Yulu now operates 10,000 active vehicles in Delhi, Mumbai, and Bengaluru with its swappable battery infrastructure. Speaking to Digitimes Asia, Amit Gupta, CEO and co-founder of Yulu said that the company plans to add three more cities in 2022 and about 8-10 cities by the next financial year while increasing the fleet size by 10X at the end of this year and 100X in next 2-3 years.

"We also have a business model of having Yulu services fully owned and operated by third parties in the discussion, who are keen to take Yulu service to their region/cities - and in that case, the number will be potentially much larger," Gupta said.

Yulu is also collaborating with the government agencies and assisting them in formulating the policy roadmap for EV and Battery as a Service (BaaS). The government considers BaaS a critical area of policy focus for this year, and this is also an area where Yulu actively contributes.

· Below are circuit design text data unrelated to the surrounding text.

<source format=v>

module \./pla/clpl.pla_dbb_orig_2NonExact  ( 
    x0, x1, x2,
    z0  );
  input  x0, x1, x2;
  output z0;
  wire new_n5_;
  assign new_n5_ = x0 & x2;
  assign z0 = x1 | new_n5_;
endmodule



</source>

"We think that with our operational learning and smart technology, we can be actively involved in accelerating the growth of electric mobility in India," Gupta added. "Also, our next product, Yulu' Express', is on the road map. It is a mid-speed vehicle that is created for the e-commerce industry where they carry a high payload, and we are planning to launch this in 2022."

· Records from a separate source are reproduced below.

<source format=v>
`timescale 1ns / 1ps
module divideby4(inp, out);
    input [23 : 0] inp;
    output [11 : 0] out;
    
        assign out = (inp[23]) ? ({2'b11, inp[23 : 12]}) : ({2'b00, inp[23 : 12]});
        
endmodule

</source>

E-bike sales on the horizon

Since its inception, Yulu has become a ubiquitous part of a city like Bangalore. You can hardly drive here without sighting at least one of its unique-looking blue bikes that silently zip through traffic. Given their popularity, the company receives several inquiries from customers who want to buy one of these EVs.

"Every month, we get hundreds of emails from people expressing interest in buying Yulu EVs," Gupta said. "As of now, we don't sell our EVs and have had to turn those requests down. But sometime, in the future, we might come out with the option to own a Yulu EV for those people who would like to buy a Yulu scooter upfront.

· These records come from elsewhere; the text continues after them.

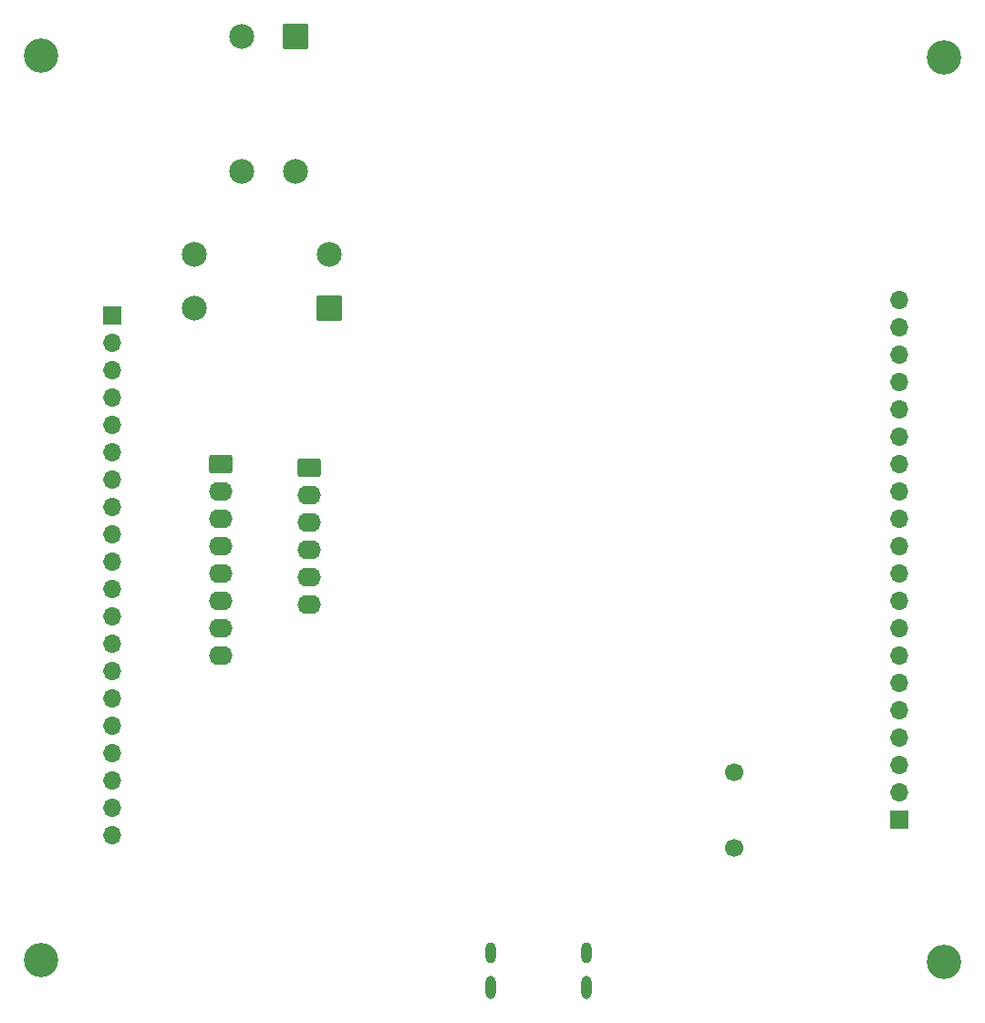
<source format=gbr>
G04 #@! TF.GenerationSoftware,KiCad,Pcbnew,8.0.8*
G04 #@! TF.CreationDate,2025-03-03T21:47:54-06:00*
G04 #@! TF.ProjectId,group13_esp,67726f75-7031-4335-9f65-73702e6b6963,rev?*
G04 #@! TF.SameCoordinates,Original*
G04 #@! TF.FileFunction,Soldermask,Bot*
G04 #@! TF.FilePolarity,Negative*
%FSLAX46Y46*%
G04 Gerber Fmt 4.6, Leading zero omitted, Abs format (unit mm)*
G04 Created by KiCad (PCBNEW 8.0.8) date 2025-03-03 21:47:54*
%MOMM*%
%LPD*%
G01*
G04 APERTURE LIST*
G04 Aperture macros list*
%AMRoundRect*
0 Rectangle with rounded corners*
0 $1 Rounding radius*
0 $2 $3 $4 $5 $6 $7 $8 $9 X,Y pos of 4 corners*
0 Add a 4 corners polygon primitive as box body*
4,1,4,$2,$3,$4,$5,$6,$7,$8,$9,$2,$3,0*
0 Add four circle primitives for the rounded corners*
1,1,$1+$1,$2,$3*
1,1,$1+$1,$4,$5*
1,1,$1+$1,$6,$7*
1,1,$1+$1,$8,$9*
0 Add four rect primitives between the rounded corners*
20,1,$1+$1,$2,$3,$4,$5,0*
20,1,$1+$1,$4,$5,$6,$7,0*
20,1,$1+$1,$6,$7,$8,$9,0*
20,1,$1+$1,$8,$9,$2,$3,0*%
G04 Aperture macros list end*
%ADD10C,3.200000*%
%ADD11O,0.950000X1.950000*%
%ADD12O,0.950000X2.150000*%
%ADD13R,1.700000X1.700000*%
%ADD14O,1.700000X1.700000*%
%ADD15RoundRect,0.250000X-0.845000X0.620000X-0.845000X-0.620000X0.845000X-0.620000X0.845000X0.620000X0*%
%ADD16O,2.190000X1.740000*%
%ADD17C,1.700000*%
%ADD18RoundRect,0.102000X-1.050000X1.050000X-1.050000X-1.050000X1.050000X-1.050000X1.050000X1.050000X0*%
%ADD19C,2.304000*%
%ADD20RoundRect,0.102000X1.050000X1.050000X-1.050000X1.050000X-1.050000X-1.050000X1.050000X-1.050000X0*%
G04 APERTURE END LIST*
D10*
X82804000Y-125021000D03*
D11*
X124587000Y-124308000D03*
D12*
X124587000Y-127508000D03*
D11*
X133487000Y-124308000D03*
D12*
X133487000Y-127508000D03*
D10*
X166677000Y-41148000D03*
D13*
X162500000Y-111980000D03*
D14*
X162500000Y-109440000D03*
X162500000Y-106900000D03*
X162500000Y-104360000D03*
X162500000Y-101820000D03*
X162500000Y-99280000D03*
X162500000Y-96740000D03*
X162500000Y-94200000D03*
X162500000Y-91660000D03*
X162500000Y-89120000D03*
X162500000Y-86580000D03*
X162500000Y-84040000D03*
X162500000Y-81500000D03*
X162500000Y-78960000D03*
X162500000Y-76420000D03*
X162500000Y-73880000D03*
X162500000Y-71340000D03*
X162500000Y-68800000D03*
X162500000Y-66260000D03*
X162500000Y-63720000D03*
D10*
X166677000Y-125148000D03*
X82804000Y-41021000D03*
D15*
X99500000Y-78960000D03*
D16*
X99500000Y-81500000D03*
X99500000Y-84040000D03*
X99500000Y-86580000D03*
X99500000Y-89120000D03*
X99500000Y-91660000D03*
X99500000Y-94200000D03*
X99500000Y-96740000D03*
D17*
X147200000Y-107600000D03*
X147200000Y-114600000D03*
D18*
X106500000Y-39250000D03*
D19*
X106500000Y-51750000D03*
X101500000Y-39250000D03*
X101500000Y-51750000D03*
D13*
X89472000Y-65159000D03*
D14*
X89472000Y-67699000D03*
X89472000Y-70239000D03*
X89472000Y-72779000D03*
X89472000Y-75319000D03*
X89472000Y-77859000D03*
X89472000Y-80399000D03*
X89472000Y-82939000D03*
X89472000Y-85479000D03*
X89472000Y-88019000D03*
X89472000Y-90559000D03*
X89472000Y-93099000D03*
X89472000Y-95639000D03*
X89472000Y-98179000D03*
X89472000Y-100719000D03*
X89472000Y-103259000D03*
X89472000Y-105799000D03*
X89472000Y-108339000D03*
X89472000Y-110879000D03*
X89472000Y-113419000D03*
D15*
X107750000Y-79250000D03*
D16*
X107750000Y-81790000D03*
X107750000Y-84330000D03*
X107750000Y-86870000D03*
X107750000Y-89410000D03*
X107750000Y-91950000D03*
D20*
X109575000Y-64500000D03*
D19*
X97075000Y-64500000D03*
X109575000Y-59500000D03*
X97075000Y-59500000D03*
M02*

</source>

This wouldn't be the same bikes that the company currently offers for shared mobility but a specially envisaged personal mobility vehicle with a unique look and feel. Yulu is now finalizing a few details and should have a clear idea of its go-to-market strategy in the next few months.

Deep global and local partnerships

Partnerships are an integral part of the EV journey, with many specialized players offering cutting-edge technology. For Yulu, deep, strategic partnerships with multinational companies like Bajaj Auto have been crucial. With continuing uncertainties and risks involved with supply chain constraints, the management would prefer to increase local partnerships.

"In Yulu bikes, 45 percent of the cost comes from the battery that is 100 percent made in India in our current model," Gupta said. "The remaining 55 percent (which is more the scooter minus battery) comes from outside. Going forward, there is going to be a change in this with many more critical components being sourced locally, thus reducing our dependence on the global supply chain significantly."

Gupta added that the post-covid supply chain constraints had impacted them mildly, but the company is now well-positioned to move forward with its plans. Most Indian EV companies hope that government incentives and market demand would encourage more supply chain partners to come up in India.

India's obsession with 2-wheelers to drive demand

India has always been a two-wheeler country, with the number of car owners remaining way lower than those who own scooters and motorbikes. Yulu believes this trend will continue with EVs and expects demand for shared e-mobility and swappable batteries to stay strong.

With a unisex design that makes riding convenient for anyone above 16 without the hassles of ownership, Yulu has managed to capture a substantial market. With more partnerships and expansion plans, the Indian customers may see the company play a more significant role in the local auto market.